Soils contaminated by heavy metals can be remediated by one or more of the following technologies: isolation; immobilization; toxicity reduction; physical separation; or extraction. Isolation involves the use of caps, membranes or below-ground barriers in an attempt to quarantine the contaminated soil. Immobilization aims to alter the properties of the soil so as to hinder the mobility of the heavy contaminants. Toxicity reduction attempts to oxidise or reduce the toxic heavy metal ions, via chemical or biological means into less toxic or mobile forms. Physical separation involves the removal of the contaminated soil and the separation of the metal contaminants by mechanical means. Extraction is an on or off-site process that uses chemicals, high-temperature volatization, or electrolysis to extract contaminants from soils. The process or processes used will vary according to contaminant and the characteristics of the site.

== History ==
Consequences from human exposure to toxic metals begins prior to 2000 BCE when lead became abundant as a side effect of silver smelting. Early Greek medical texts from 370 BCE onward discussed metal poisoning, including from arsenic and mercury. However the breadth of impact began with the industrial revolution in the 1800s, when most of the metal elements were discovered.

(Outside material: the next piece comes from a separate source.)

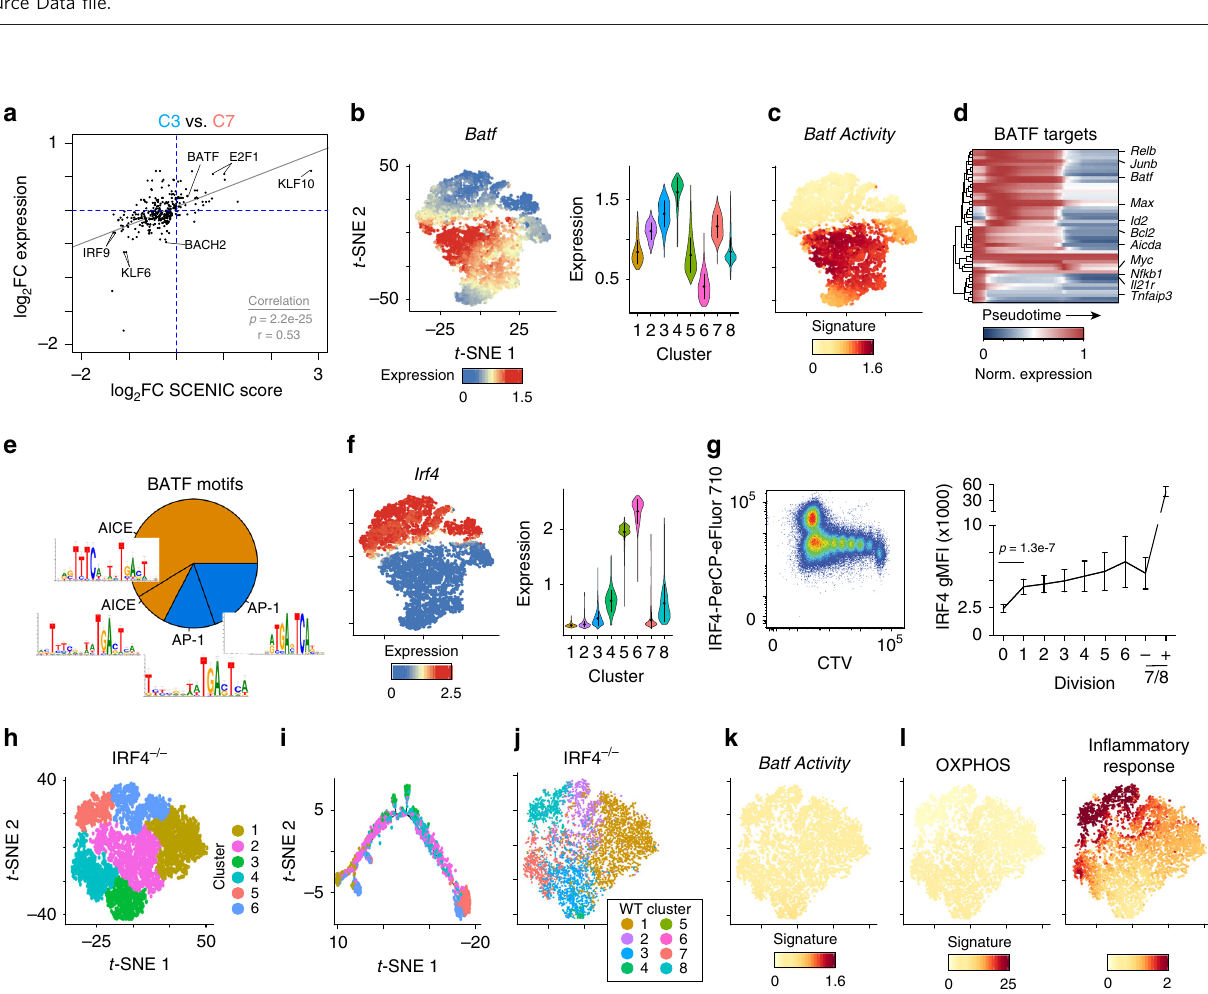
Fig. 5 Pseudotime identi fi es divergent activated B-cell differentiation trajectories. a t -SNE plot of pseudotime ordered cells from Fig. 4a showing the location of cells from each cluster. Open circles denote pseudotime branch points. b Schematic showing the pseudotime order of cells from ( a ) (left) and from the t -SNE plot from Fig. 4a (right). c Pseudotime t -SNE plot from ( a ) (left) or from scRNA-seq data on adoptively transferred cells responding to LPS (middle) or NP-Ficoll (right) in WT hosts showing cells annotated based on division sorted LPS-responding B cells from Barwick et al. 16 (see Fig. 4e and Supplementary Fig. 1). Circles denote pseudotime branch points. d GSEA of the indicated datasets comparing the transcriptional pro fi le between cells in clusters 3 and 7. e t -SNE plot showing mean MAGIC expression levels for all Leading Edge genes from the GSEA gene set in ( d ). f Violin plots showing MAGIC expression levels for cells in clusters 3 and 7 for the indicated genes. Genes were chosen from the adjacent GSEA gene set from ( d ). Within each violin plot, the dots represent mean MAGIC expression levels and lines represent fi rst and third quartile ranges. g GSEA of the indicated datasets comparing the transcriptional pro fi le of cells in clusters 5 and 6. h t -SNE plot showing mean MAGIC expression levels for all Leading Edge genes from the adjacent GSEA gene set in ( g ). The ER chaperones, co-chaperones, and folding enzymes gene set were described previously 34 . i Violin plots of select genes representative of gene sets in ( g ). WT LPS and WT NP-Ficoll scRNA-seq data in ( c ) represent combined cells from two independent mice. Signi fi cance for GSEA was calculated by permutation testing with P < 0.001 indicating the gene set was enriched over all 1000 permutations. Source data are provided as a Source Data fi le.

The early work on metal toxicology focused on acute effects from high doses. This knowledge led to governmental oversight and changes in industrial practice such that acute effects are now rarely observed. Later evidence emerged of problems from long term exposure to lower levels of metal toxins. Toxicology as a science began in the early 1800s with the work of Mattieu Orfila and Claude Bernard. Awareness of the issues with the widespread use of arsenic on crops and even the use of lead shot in weapons. Ubiquitous and sometimes massive quantities of arsenic spread throughout England in the late 1800s before being reined in, becoming an unfortunate pattern followed by other toxic metals.